Chapitre 16

197 16 0
                                    


Entraide (n.f.) : Action commune pour faire face aux malheurs de la vie.

La pièce est exiguë mais meublée de telle sorte que l'impression générale qui s'en dégage soit juste du confort. Je m'affale sur un pouf vert en soupirant de bien être alors que je m'enfonce littéralement dans la mousse. Martin éclate de rire et Stéphanie se lève pour aller chercher des bières. J'explique rapidement le problème à mon meilleur ami en réponse à son regard interrogateur, et ses yeux bruns se mettent à briller d'inquiétude.

- Alors, qu'est-ce qui vous a fait quitter les vaches pour nous ? demande la blonde en s'asseyant à côté de son petit-ami.

- Nous ... commence Martin.

- J'ai besoin de votre aide à tous les trois.

Je coupe le brun avant qu'il ne prenne la responsabilité sur ses épaules. Il a déjà trop fait pour moi, et si Tom m'en veut de les embarquer dans une telle histoire alors qu'il vient de m'expliquer qu'il s'inquiétait pour sa copine, je préfère prendre sur moi et laisser Martin en dehors de ça. Après tout, ce n'est pas son petit ami qui s'est fait enlever, même si je ne pense pas pouvoir mettre réellement un nom sur Alessio et moi pour l'instant.

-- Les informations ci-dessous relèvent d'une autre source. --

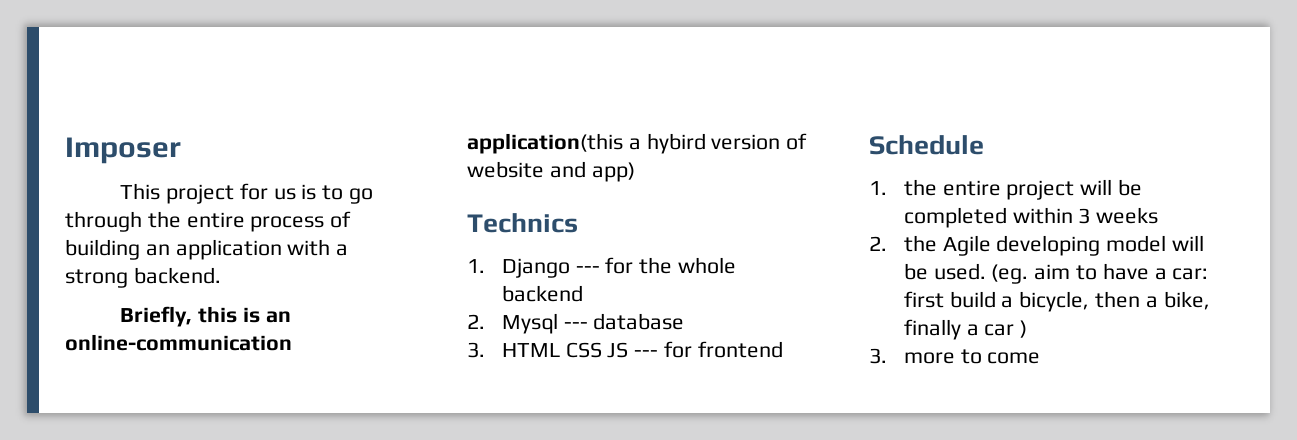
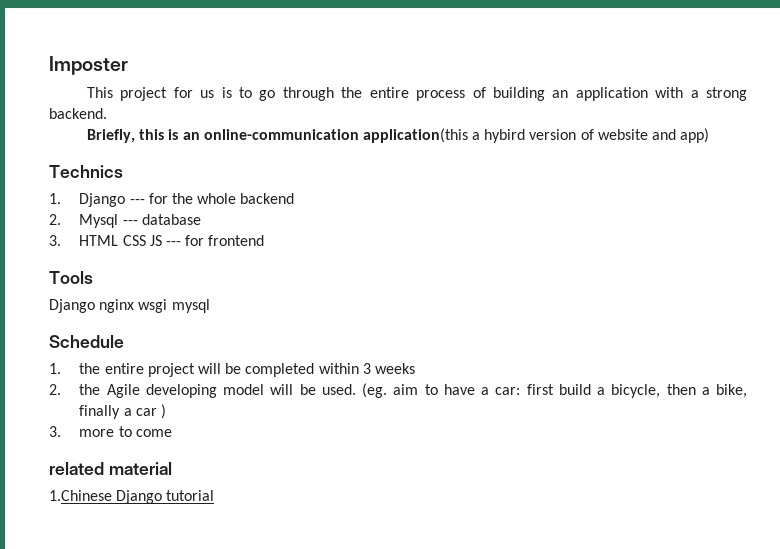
[65,137,181,164] Imposer -> [49,56,128,75] Imposter
(783, 349) none -> [49,271,93,284] [49,299,210,313] // Tools // Django nginx wsgi mysql
(1041, 358) none -> [49,462,172,475] [49,490,215,504] // related material // 1.Chinese Django tutorial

Je commence alors à tout expliquer à mes trois amis, depuis ce soir d'été il y a six ans. Je détaille mon envie de revenir à une vie normale en toute légalité, et je remarque avec un certain soulagement qu'aucun d'eux ne m'en veut d'avoir coupé les ponts. Ils ont tous fait pareil, sauf Tom qui a fini par rejoindre la jeune femme après seulement trois ans. Ils m'écoutent sans broncher, je ne leur cache rien, même pas la promesse que j'ai faite à Gaëtan, ce qui les fait légèrement rire. Je leur raconte tout, mais je fais une pause alors que j'arrive au moment où mon boss me donne ce fameux article à faire. Après tout, c'est là que tout a commencé. Je prends une grande inspiration et termine mon récit, ponctué par les expressions d'horreur ou de joie de mes camarades. Je conclus par cette phrase :

- Ils ont enlevé Alessio, et j'ai besoin de vous. Déjà parce que sans Alessio je n'ai plus de raison de vivre, je n'ai même plus de travail, et ensuite parce que derrière ça il y a une organisation bien plus grande qu'il faut réussir à tirer à la lumière et dénoncer à la police.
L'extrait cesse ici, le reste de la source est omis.